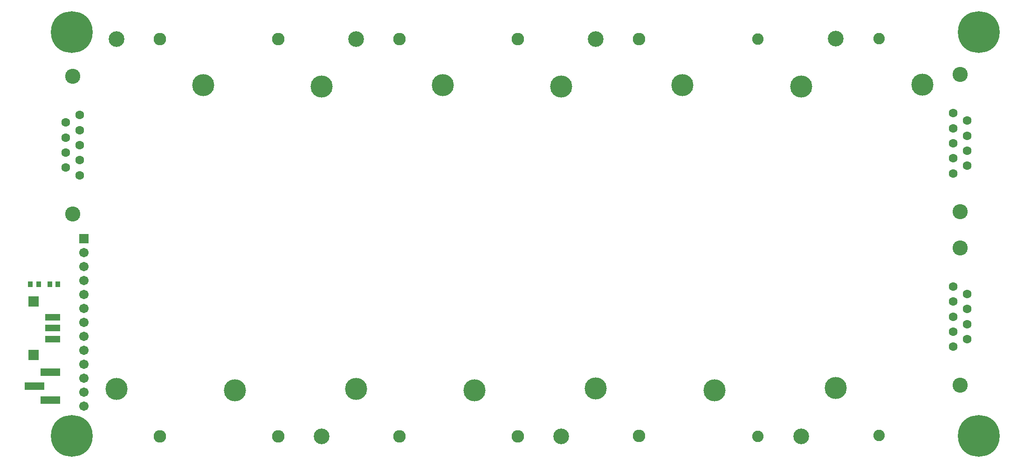
<source format=gbs>
G04*
G04 #@! TF.GenerationSoftware,Altium Limited,Altium Designer,20.2.6 (244)*
G04*
G04 Layer_Color=16711935*
%FSLAX25Y25*%
%MOIN*%
G70*
G04*
G04 #@! TF.SameCoordinates,A281CC0B-DA72-4783-A236-2048B1716941*
G04*
G04*
G04 #@! TF.FilePolarity,Negative*
G04*
G01*
G75*
%ADD31R,0.03556X0.04343*%
%ADD43C,0.09000*%
%ADD44C,0.15800*%
%ADD45C,0.11200*%
%ADD46C,0.10800*%
%ADD47C,0.06300*%
%ADD48C,0.08200*%
%ADD49C,0.29934*%
%ADD50C,0.06706*%
%ADD51R,0.06706X0.06706*%
%ADD66R,0.10839X0.04737*%
%ADD67R,0.07493X0.07493*%
%ADD68R,0.14304X0.05800*%
G36*
X-8316Y23059D02*
Y28461D01*
X-22221D01*
Y23059D01*
X-8316D01*
D02*
G37*
G36*
X-19812Y33059D02*
Y38461D01*
X-33717D01*
Y33059D01*
X-19812D01*
D02*
G37*
G36*
X-8316Y43059D02*
Y48461D01*
X-22221D01*
Y43059D01*
X-8316D01*
D02*
G37*
D31*
X-9894Y108730D02*
D03*
X-15800D02*
D03*
X-29717D02*
D03*
X-23812D02*
D03*
D43*
X405767Y-80D02*
D03*
Y284420D02*
D03*
X147547Y-120D02*
D03*
Y284380D02*
D03*
X234223Y-170D02*
D03*
Y284330D02*
D03*
X318995Y-120D02*
D03*
Y284380D02*
D03*
X62870Y-170D02*
D03*
Y284330D02*
D03*
D44*
X436767Y251420D02*
D03*
X374767Y33920D02*
D03*
X178547Y250380D02*
D03*
X116547Y32880D02*
D03*
X265223Y251330D02*
D03*
X203223Y33830D02*
D03*
X349995Y250380D02*
D03*
X287995Y32880D02*
D03*
X546310Y34230D02*
D03*
X608310Y251730D02*
D03*
X93870Y251330D02*
D03*
X31870Y33830D02*
D03*
X521538Y250380D02*
D03*
X459538Y32880D02*
D03*
D45*
X374767Y284420D02*
D03*
X178547Y-120D02*
D03*
X203223Y284330D02*
D03*
X349995Y-120D02*
D03*
X546310Y284730D02*
D03*
X31870Y284330D02*
D03*
X521538Y-120D02*
D03*
D46*
X635251Y36301D02*
D03*
Y134701D02*
D03*
Y160551D02*
D03*
Y258951D02*
D03*
X600Y159210D02*
D03*
Y257610D02*
D03*
D47*
X630220Y63926D02*
D03*
X640220Y69320D02*
D03*
X630220Y74714D02*
D03*
X640220Y80107D02*
D03*
X630220Y85501D02*
D03*
X640220Y90895D02*
D03*
X630220Y96289D02*
D03*
X640220Y101682D02*
D03*
X630220Y107076D02*
D03*
Y188176D02*
D03*
X640220Y193570D02*
D03*
X630220Y198964D02*
D03*
X640220Y204357D02*
D03*
X630220Y209751D02*
D03*
X640220Y215145D02*
D03*
X630220Y220538D02*
D03*
X640220Y225932D02*
D03*
X630220Y231326D02*
D03*
X5631Y186835D02*
D03*
X-4369Y192229D02*
D03*
X5631Y197623D02*
D03*
X-4369Y203016D02*
D03*
X5631Y208410D02*
D03*
X-4369Y213804D02*
D03*
X5631Y219197D02*
D03*
X-4369Y224591D02*
D03*
X5631Y229985D02*
D03*
D48*
X577310Y284730D02*
D03*
Y230D02*
D03*
X490538Y-120D02*
D03*
Y284380D02*
D03*
D49*
X0Y289340D02*
D03*
Y0D02*
D03*
X648700D02*
D03*
Y289340D02*
D03*
D50*
X8579Y61417D02*
D03*
Y51417D02*
D03*
Y21417D02*
D03*
Y31417D02*
D03*
Y41417D02*
D03*
Y131417D02*
D03*
Y121417D02*
D03*
Y111417D02*
D03*
Y101417D02*
D03*
Y71417D02*
D03*
Y81417D02*
D03*
Y91417D02*
D03*
D51*
Y141417D02*
D03*
D66*
X-13536Y69376D02*
D03*
Y77250D02*
D03*
Y85124D02*
D03*
D67*
X-27217Y57959D02*
D03*
Y96541D02*
D03*
D68*
X-15268Y25760D02*
D03*
X-26764Y35760D02*
D03*
X-15268Y45760D02*
D03*
M02*

</source>
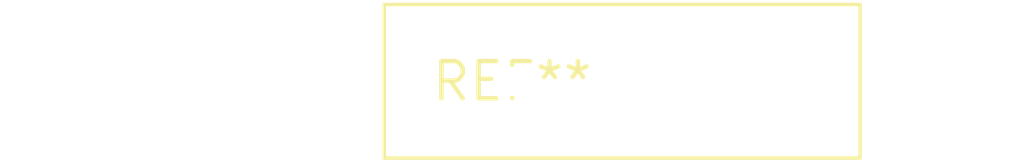
<source format=kicad_pcb>
(kicad_pcb (version 20240108) (generator pcbnew)

  (general
    (thickness 1.6)
  )

  (paper "A4")
  (layers
    (0 "F.Cu" signal)
    (31 "B.Cu" signal)
    (32 "B.Adhes" user "B.Adhesive")
    (33 "F.Adhes" user "F.Adhesive")
    (34 "B.Paste" user)
    (35 "F.Paste" user)
    (36 "B.SilkS" user "B.Silkscreen")
    (37 "F.SilkS" user "F.Silkscreen")
    (38 "B.Mask" user)
    (39 "F.Mask" user)
    (40 "Dwgs.User" user "User.Drawings")
    (41 "Cmts.User" user "User.Comments")
    (42 "Eco1.User" user "User.Eco1")
    (43 "Eco2.User" user "User.Eco2")
    (44 "Edge.Cuts" user)
    (45 "Margin" user)
    (46 "B.CrtYd" user "B.Courtyard")
    (47 "F.CrtYd" user "F.Courtyard")
    (48 "B.Fab" user)
    (49 "F.Fab" user)
    (50 "User.1" user)
    (51 "User.2" user)
    (52 "User.3" user)
    (53 "User.4" user)
    (54 "User.5" user)
    (55 "User.6" user)
    (56 "User.7" user)
    (57 "User.8" user)
    (58 "User.9" user)
  )

  (setup
    (pad_to_mask_clearance 0)
    (pcbplotparams
      (layerselection 0x00010fc_ffffffff)
      (plot_on_all_layers_selection 0x0000000_00000000)
      (disableapertmacros false)
      (usegerberextensions false)
      (usegerberattributes false)
      (usegerberadvancedattributes false)
      (creategerberjobfile false)
      (dashed_line_dash_ratio 12.000000)
      (dashed_line_gap_ratio 3.000000)
      (svgprecision 4)
      (plotframeref false)
      (viasonmask false)
      (mode 1)
      (useauxorigin false)
      (hpglpennumber 1)
      (hpglpenspeed 20)
      (hpglpendiameter 15.000000)
      (dxfpolygonmode false)
      (dxfimperialunits false)
      (dxfusepcbnewfont false)
      (psnegative false)
      (psa4output false)
      (plotreference false)
      (plotvalue false)
      (plotinvisibletext false)
      (sketchpadsonfab false)
      (subtractmaskfromsilk false)
      (outputformat 1)
      (mirror false)
      (drillshape 1)
      (scaleselection 1)
      (outputdirectory "")
    )
  )

  (net 0 "")

  (footprint "C_Disc_D16.0mm_W5.0mm_P7.50mm" (layer "F.Cu") (at 0 0))

)

</source>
——
Reproduce each line of the records above, exactly and without pictures.

WRITTEN RESPONSE >>
<source format=gbs>
G04*
G04 #@! TF.GenerationSoftware,Altium Limited,Altium Designer,20.2.6 (244)*
G04*
G04 Layer_Color=16711935*
%FSLAX25Y25*%
%MOIN*%
G70*
G04*
G04 #@! TF.SameCoordinates,A281CC0B-DA72-4783-A236-2048B1716941*
G04*
G04*
G04 #@! TF.FilePolarity,Negative*
G04*
G01*
G75*
%ADD31R,0.03556X0.04343*%
%ADD43C,0.09000*%
%ADD44C,0.15800*%
%ADD45C,0.11200*%
%ADD46C,0.10800*%
%ADD47C,0.06300*%
%ADD48C,0.08200*%
%ADD49C,0.29934*%
%ADD50C,0.06706*%
%ADD51R,0.06706X0.06706*%
%ADD66R,0.10839X0.04737*%
%ADD67R,0.07493X0.07493*%
%ADD68R,0.14304X0.05800*%
G36*
X-8316Y23059D02*
Y28461D01*
X-22221D01*
Y23059D01*
X-8316D01*
D02*
G37*
G36*
X-19812Y33059D02*
Y38461D01*
X-33717D01*
Y33059D01*
X-19812D01*
D02*
G37*
G36*
X-8316Y43059D02*
Y48461D01*
X-22221D01*
Y43059D01*
X-8316D01*
D02*
G37*
D31*
X-9894Y108730D02*
D03*
X-15800D02*
D03*
X-29717D02*
D03*
X-23812D02*
D03*
D43*
X405767Y-80D02*
D03*
Y284420D02*
D03*
X147547Y-120D02*
D03*
Y284380D02*
D03*
X234223Y-170D02*
D03*
Y284330D02*
D03*
X318995Y-120D02*
D03*
Y284380D02*
D03*
X62870Y-170D02*
D03*
Y284330D02*
D03*
D44*
X436767Y251420D02*
D03*
X374767Y33920D02*
D03*
X178547Y250380D02*
D03*
X116547Y32880D02*
D03*
X265223Y251330D02*
D03*
X203223Y33830D02*
D03*
X349995Y250380D02*
D03*
X287995Y32880D02*
D03*
X546310Y34230D02*
D03*
X608310Y251730D02*
D03*
X93870Y251330D02*
D03*
X31870Y33830D02*
D03*
X521538Y250380D02*
D03*
X459538Y32880D02*
D03*
D45*
X374767Y284420D02*
D03*
X178547Y-120D02*
D03*
X203223Y284330D02*
D03*
X349995Y-120D02*
D03*
X546310Y284730D02*
D03*
X31870Y284330D02*
D03*
X521538Y-120D02*
D03*
D46*
X635251Y36301D02*
D03*
Y134701D02*
D03*
Y160551D02*
D03*
Y258951D02*
D03*
X600Y159210D02*
D03*
Y257610D02*
D03*
D47*
X630220Y63926D02*
D03*
X640220Y69320D02*
D03*
X630220Y74714D02*
D03*
X640220Y80107D02*
D03*
X630220Y85501D02*
D03*
X640220Y90895D02*
D03*
X630220Y96289D02*
D03*
X640220Y101682D02*
D03*
X630220Y107076D02*
D03*
Y188176D02*
D03*
X640220Y193570D02*
D03*
X630220Y198964D02*
D03*
X640220Y204357D02*
D03*
X630220Y209751D02*
D03*
X640220Y215145D02*
D03*
X630220Y220538D02*
D03*
X640220Y225932D02*
D03*
X630220Y231326D02*
D03*
X5631Y186835D02*
D03*
X-4369Y192229D02*
D03*
X5631Y197623D02*
D03*
X-4369Y203016D02*
D03*
X5631Y208410D02*
D03*
X-4369Y213804D02*
D03*
X5631Y219197D02*
D03*
X-4369Y224591D02*
D03*
X5631Y229985D02*
D03*
D48*
X577310Y284730D02*
D03*
Y230D02*
D03*
X490538Y-120D02*
D03*
Y284380D02*
D03*
D49*
X0Y289340D02*
D03*
Y0D02*
D03*
X648700D02*
D03*
Y289340D02*
D03*
D50*
X8579Y61417D02*
D03*
Y51417D02*
D03*
Y21417D02*
D03*
Y31417D02*
D03*
Y41417D02*
D03*
Y131417D02*
D03*
Y121417D02*
D03*
Y111417D02*
D03*
Y101417D02*
D03*
Y71417D02*
D03*
Y81417D02*
D03*
Y91417D02*
D03*
D51*
Y141417D02*
D03*
D66*
X-13536Y69376D02*
D03*
Y77250D02*
D03*
Y85124D02*
D03*
D67*
X-27217Y57959D02*
D03*
Y96541D02*
D03*
D68*
X-15268Y25760D02*
D03*
X-26764Y35760D02*
D03*
X-15268Y45760D02*
D03*
M02*

</source>
<source format=kicad_pcb>
(kicad_pcb (version 20240108) (generator pcbnew)

  (general
    (thickness 1.6)
  )

  (paper "A4")
  (layers
    (0 "F.Cu" signal)
    (31 "B.Cu" signal)
    (32 "B.Adhes" user "B.Adhesive")
    (33 "F.Adhes" user "F.Adhesive")
    (34 "B.Paste" user)
    (35 "F.Paste" user)
    (36 "B.SilkS" user "B.Silkscreen")
    (37 "F.SilkS" user "F.Silkscreen")
    (38 "B.Mask" user)
    (39 "F.Mask" user)
    (40 "Dwgs.User" user "User.Drawings")
    (41 "Cmts.User" user "User.Comments")
    (42 "Eco1.User" user "User.Eco1")
    (43 "Eco2.User" user "User.Eco2")
    (44 "Edge.Cuts" user)
    (45 "Margin" user)
    (46 "B.CrtYd" user "B.Courtyard")
    (47 "F.CrtYd" user "F.Courtyard")
    (48 "B.Fab" user)
    (49 "F.Fab" user)
    (50 "User.1" user)
    (51 "User.2" user)
    (52 "User.3" user)
    (53 "User.4" user)
    (54 "User.5" user)
    (55 "User.6" user)
    (56 "User.7" user)
    (57 "User.8" user)
    (58 "User.9" user)
  )

  (setup
    (pad_to_mask_clearance 0)
    (pcbplotparams
      (layerselection 0x00010fc_ffffffff)
      (plot_on_all_layers_selection 0x0000000_00000000)
      (disableapertmacros false)
      (usegerberextensions false)
      (usegerberattributes false)
      (usegerberadvancedattributes false)
      (creategerberjobfile false)
      (dashed_line_dash_ratio 12.000000)
      (dashed_line_gap_ratio 3.000000)
      (svgprecision 4)
      (plotframeref false)
      (viasonmask false)
      (mode 1)
      (useauxorigin false)
      (hpglpennumber 1)
      (hpglpenspeed 20)
      (hpglpendiameter 15.000000)
      (dxfpolygonmode false)
      (dxfimperialunits false)
      (dxfusepcbnewfont false)
      (psnegative false)
      (psa4output false)
      (plotreference false)
      (plotvalue false)
      (plotinvisibletext false)
      (sketchpadsonfab false)
      (subtractmaskfromsilk false)
      (outputformat 1)
      (mirror false)
      (drillshape 1)
      (scaleselection 1)
      (outputdirectory "")
    )
  )

  (net 0 "")

  (footprint "C_Disc_D16.0mm_W5.0mm_P7.50mm" (layer "F.Cu") (at 0 0))

)

</source>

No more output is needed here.